STUDY MATERIAL —
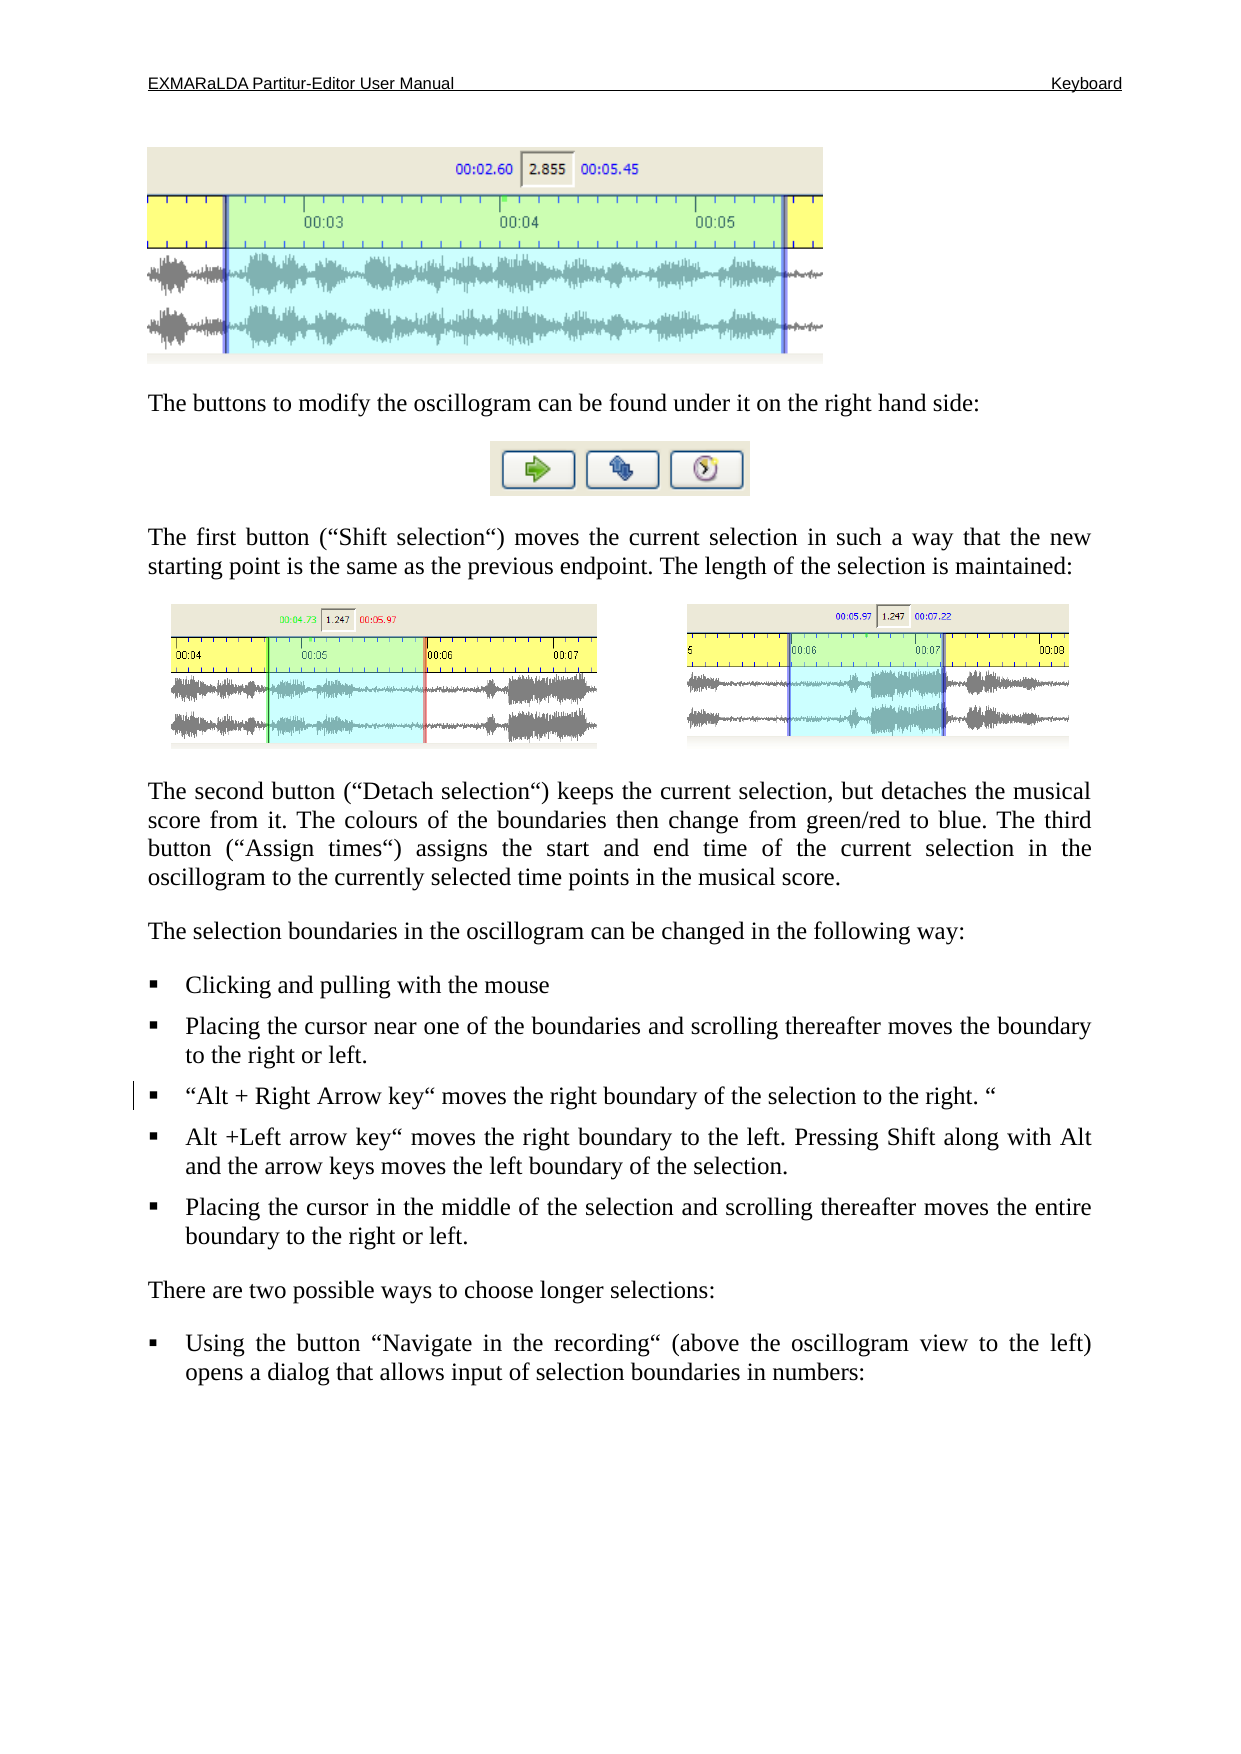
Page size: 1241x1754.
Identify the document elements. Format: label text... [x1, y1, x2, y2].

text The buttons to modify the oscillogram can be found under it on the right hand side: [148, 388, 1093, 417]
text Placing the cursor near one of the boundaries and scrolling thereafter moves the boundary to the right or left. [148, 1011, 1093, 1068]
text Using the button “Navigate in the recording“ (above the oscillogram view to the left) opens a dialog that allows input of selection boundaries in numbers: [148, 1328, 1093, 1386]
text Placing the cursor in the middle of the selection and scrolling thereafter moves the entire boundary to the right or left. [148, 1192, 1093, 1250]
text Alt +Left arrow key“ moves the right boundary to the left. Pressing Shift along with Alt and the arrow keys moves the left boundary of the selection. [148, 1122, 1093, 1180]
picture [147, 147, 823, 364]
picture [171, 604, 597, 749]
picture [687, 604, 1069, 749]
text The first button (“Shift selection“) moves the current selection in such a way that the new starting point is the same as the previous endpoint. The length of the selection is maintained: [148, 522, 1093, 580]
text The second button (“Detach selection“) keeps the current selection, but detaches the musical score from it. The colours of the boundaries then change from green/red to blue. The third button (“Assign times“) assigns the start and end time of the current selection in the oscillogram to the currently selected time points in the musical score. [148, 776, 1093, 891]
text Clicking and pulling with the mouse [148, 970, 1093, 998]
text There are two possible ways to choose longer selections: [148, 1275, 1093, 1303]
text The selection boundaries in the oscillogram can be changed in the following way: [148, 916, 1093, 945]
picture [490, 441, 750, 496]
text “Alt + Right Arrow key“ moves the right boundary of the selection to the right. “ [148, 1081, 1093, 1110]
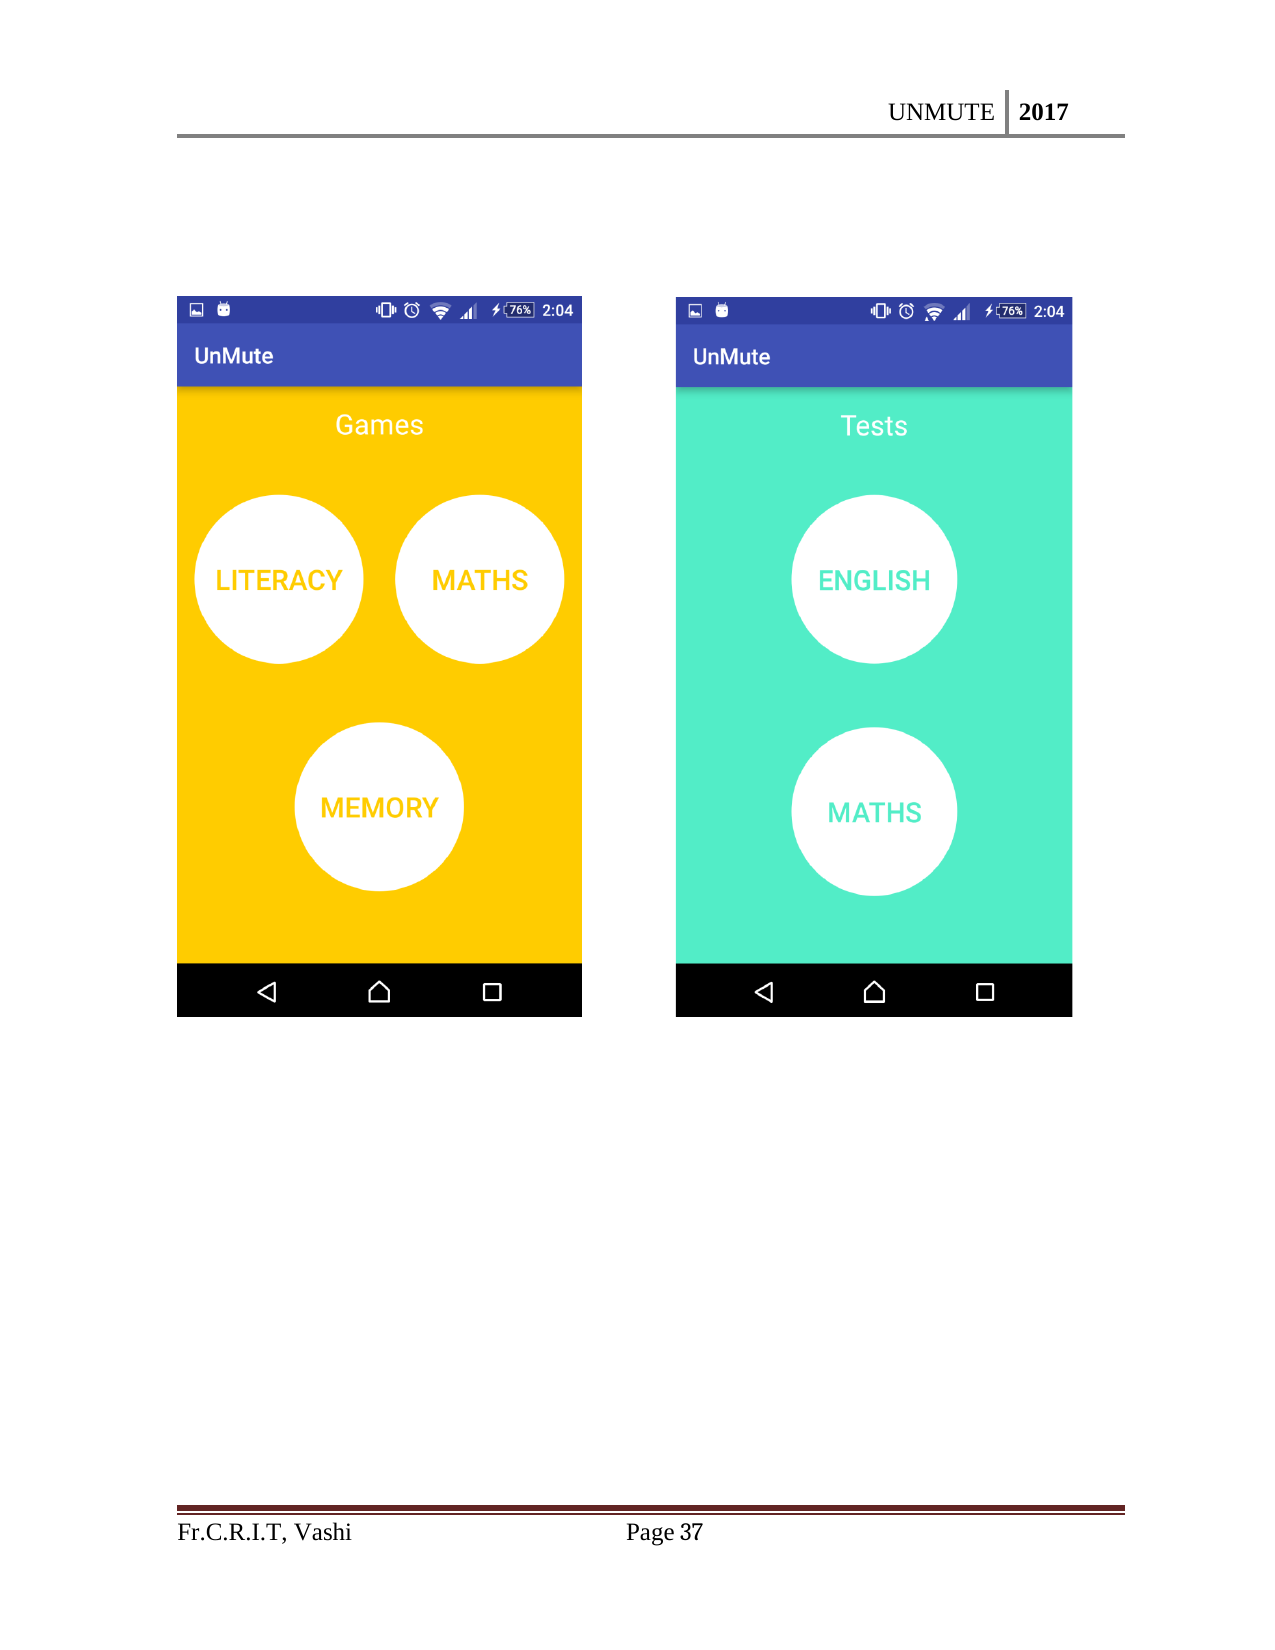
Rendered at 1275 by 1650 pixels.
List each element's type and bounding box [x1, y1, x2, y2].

AIM OF THE TASK — Only text belongs in the copy: repeat each line of the data exactly and leave out the pictures.

FINISHED TASK —
Page size: 1241x1754.
Identify the document elements. Format: label text... [x1, y1, x2, y2].

text The buttons to modify the oscillogram can be found under it on the right hand side: [148, 388, 1093, 417]
text Placing the cursor near one of the boundaries and scrolling thereafter moves the boundary to the right or left. [148, 1011, 1093, 1068]
text Using the button “Navigate in the recording“ (above the oscillogram view to the left) opens a dialog that allows input of selection boundaries in numbers: [148, 1328, 1093, 1386]
text Placing the cursor in the middle of the selection and scrolling thereafter moves the entire boundary to the right or left. [148, 1192, 1093, 1250]
text Alt +Left arrow key“ moves the right boundary to the left. Pressing Shift along with Alt and the arrow keys moves the left boundary of the selection. [148, 1122, 1093, 1180]
picture [147, 147, 823, 364]
picture [171, 604, 597, 749]
picture [687, 604, 1069, 749]
text The first button (“Shift selection“) moves the current selection in such a way that the new starting point is the same as the previous endpoint. The length of the selection is maintained: [148, 522, 1093, 580]
text The second button (“Detach selection“) keeps the current selection, but detaches the musical score from it. The colours of the boundaries then change from green/red to blue. The third button (“Assign times“) assigns the start and end time of the current selection in the oscillogram to the currently selected time points in the musical score. [148, 776, 1093, 891]
text Clicking and pulling with the mouse [148, 970, 1093, 998]
text There are two possible ways to choose longer selections: [148, 1275, 1093, 1303]
text The selection boundaries in the oscillogram can be changed in the following way: [148, 916, 1093, 945]
picture [490, 441, 750, 496]
text “Alt + Right Arrow key“ moves the right boundary of the selection to the right. “ [148, 1081, 1093, 1110]
Rendered at 1275 by 1650 pixels.
List each element's type and bounding box [x1, y1, x2, y2].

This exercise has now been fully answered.